Borne est une chose. Puis une forme de vie mystérieuse. Puis un être conscient et parlant. Il évolue, apprend, s’éveille au monde tandis que se tisse dans l’émerveillement de la construction un lien filial entre Rachel et lui. L’intrigue se concentre sur les rapports de ces trois personnages – Rachel, Wick, son compagnon, et Borne – ainsi que sur les problèmes afférents du lien, de l’affection, de la confiance, des sacrifices. À un niveau plus ample, se déroule une autre interaction : entre ce qui reste de la Compagnie, Mord et la Magicienne. Mais cette relation-là est viciée, toxique, car la Compagnie est amorale, Mord féroce, et la Magicienne adepte des mensonges d’un leadership charismatique. Leur lutte pour le contrôle de la ville ne fait que la détruire. À l’intersection des deux trios se posent les questions de ce qui définit l’humain et de ce qu’on fait avec ce qui ne l’est pas, comme Borne, Mord et un poisson à visage humain.
Sans atteindre le dépaysement radical de La trilogie du Rempart Sud, Borne nous confronte de nouveau à une forme de vie défiant nos représentations. Création artificielle, humanité et vie animale se mélangent suffisamment pour remettre en cause ces catégories mêmes. Alors que le cadre post-apocalyptique sert à envisager sous des angles inhabituels l’intime, la relation parent-enfant, Jeff VanderMeer arrive à nous toucher avec un minimum d’effets.

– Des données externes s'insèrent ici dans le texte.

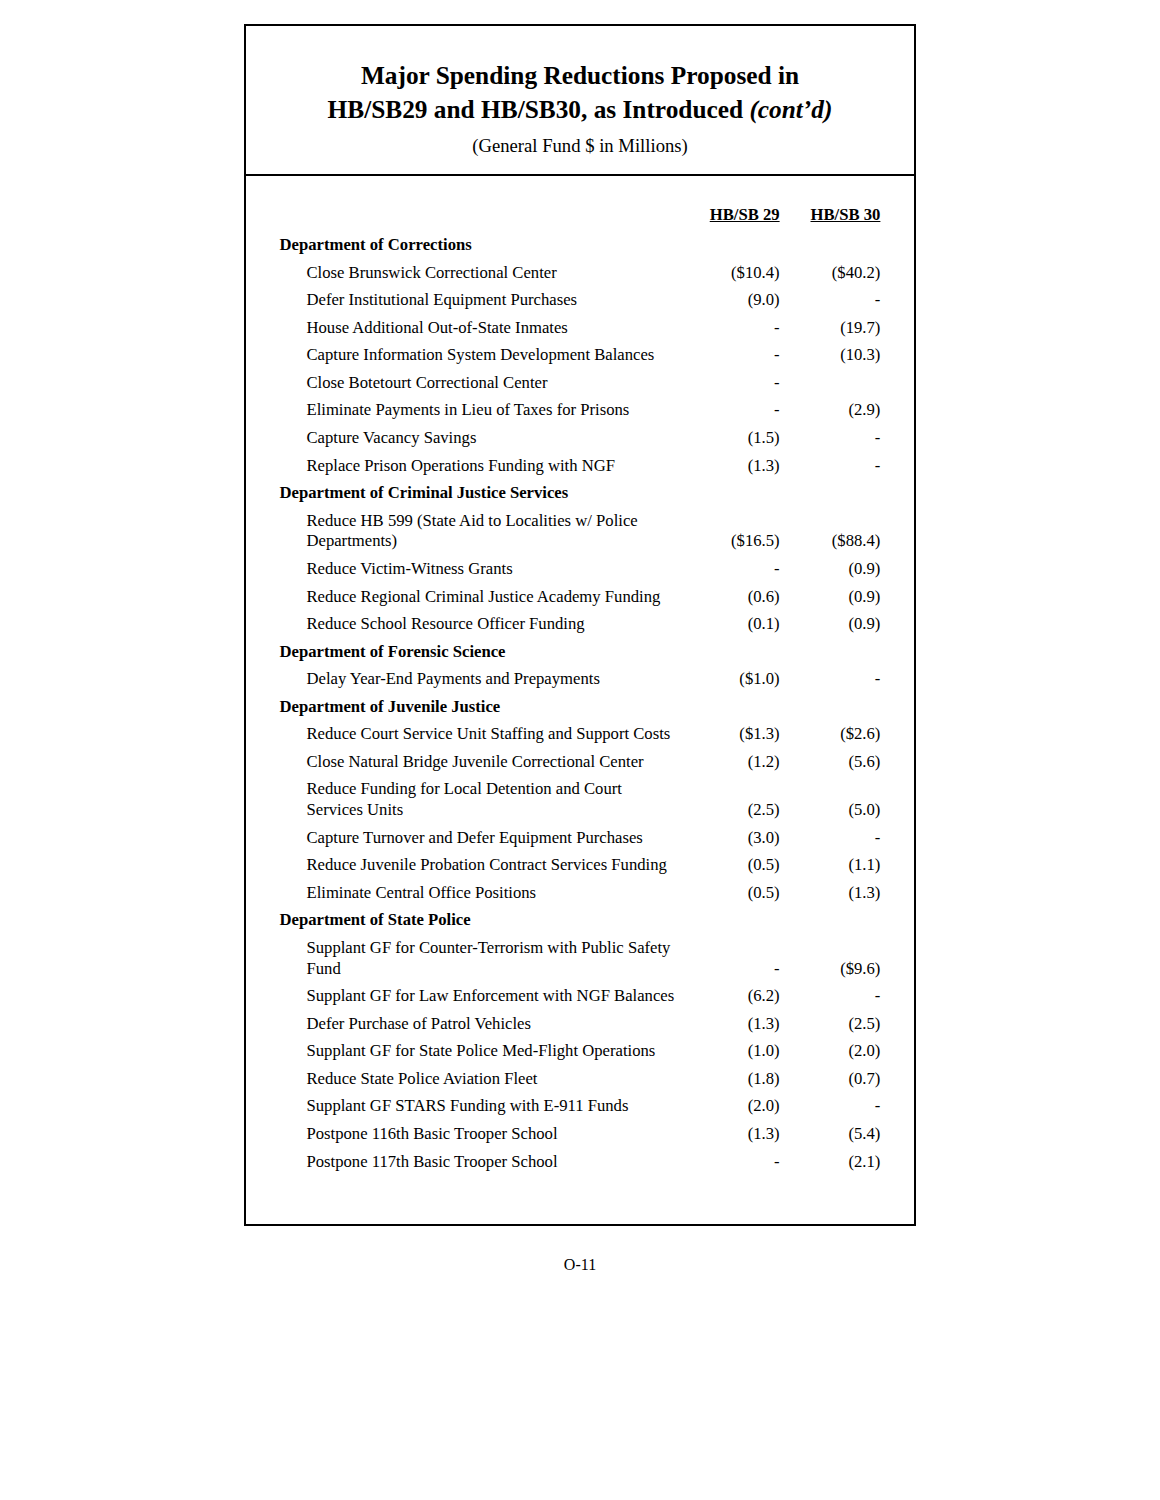Major Spending Reductions Proposed in
HB/SB29 and HB/SB30, as Introduced (cont’d)
(General Fund $ in Millions)
| | HB/SB 29 | HB/SB 30 |
| --- | --- | --- |
| Department of Corrections | | |
| Close Brunswick Correctional Center | ($10.4) | ($40.2) |
| Defer Institutional Equipment Purchases | (9.0) | - |
| House Additional Out-of-State Inmates | - | (19.7) |
| Capture Information System Development Balances | - | (10.3) |
| Close Botetourt Correctional Center | - | |
| Eliminate Payments in Lieu of Taxes for Prisons | - | (2.9) |
| Capture Vacancy Savings | (1.5) | - |
| Replace Prison Operations Funding with NGF | (1.3) | - |
| Department of Criminal Justice Services | | |
| Reduce HB 599 (State Aid to Localities w/ Police Departments) | ($16.5) | ($88.4) |
| Reduce Victim-Witness Grants | - | (0.9) |
| Reduce Regional Criminal Justice Academy Funding | (0.6) | (0.9) |
| Reduce School Resource Officer Funding | (0.1) | (0.9) |
| Department of Forensic Science | | |
| Delay Year-End Payments and Prepayments | ($1.0) | - |
| Department of Juvenile Justice | | |
| Reduce Court Service Unit Staffing and Support Costs | ($1.3) | ($2.6) |
| Close Natural Bridge Juvenile Correctional Center | (1.2) | (5.6) |
| Reduce Funding for Local Detention and Court Services Units | (2.5) | (5.0) |
| Capture Turnover and Defer Equipment Purchases | (3.0) | - |
| Reduce Juvenile Probation Contract Services Funding | (0.5) | (1.1) |
| Eliminate Central Office Positions | (0.5) | (1.3) |
| Department of State Police | | |
| Supplant GF for Counter-Terrorism with Public Safety Fund | - | ($9.6) |
| Supplant GF for Law Enforcement with NGF Balances | (6.2) | - |
| Defer Purchase of Patrol Vehicles | (1.3) | (2.5) |
| Supplant GF for State Police Med-Flight Operations | (1.0) | (2.0) |
| Reduce State Police Aviation Fleet | (1.8) | (0.7) |
| Supplant GF STARS Funding with E-911 Funds | (2.0) | - |
| Postpone 116th Basic Trooper School | (1.3) | (5.4) |
| Postpone 117th Basic Trooper School | - | (2.1) |
O-11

En accord avec le caractère protéiforme de son personnage principal, centre aveugle obligeant tout ce qui entre en contact avec lui à se redéfinir, Borne offre de multiples possibilités de lecture. On peut aussi y voir les effets délétères de la violence technologique et entrepreneuriale (la Compagnie) sur la sensibilité. Dans ce monde féroce, Rachel a perdu ses parents. Cette blessure l’a presque tuée. La violence de son environnement l’amène à limiter ses relations, à se confiner. Puis Borne lui permet, après Wick, d’établir un second attachement, mais cette fois pas avec un égal. Rachel se sent responsable de Borne, ce qui la conduit à prendre des risques, à sortir et, indirectement, à nouer d’autres liens. Ce n’est que lorsque les différentes instances ruinées de la Compagnie, entités surplombantes mortifères, auront disparu que les habitants de la ville pourront peu à peu rétablir des relations, cesser de se barricader. Comme l’Agence du Rempart Sud, incapable de gérer la Zone X, les formes libérales-autoritaires du pouvoir, avec leurs à-coups, prisonnières de leur agendas propres, sont-elles les mieux à même d’affronter les crises générales ? À l’évidence, non, répond Borne. N’ayant pas le souci du bien commun, elles se retrouvent à contre-emploi. Dans les trois romans, une entreprise cupide défaille devant une crise.
Ces trois livres, par la prise de distance avec le réel qu’opère la science-fiction, permettent de faire librement retour sur notre actualité délétère. Sans se figer en allégories, les meilleures fictions de l’imaginaire nous proposent autant de métaphores pour penser ce qui nous échappe mais nous démange.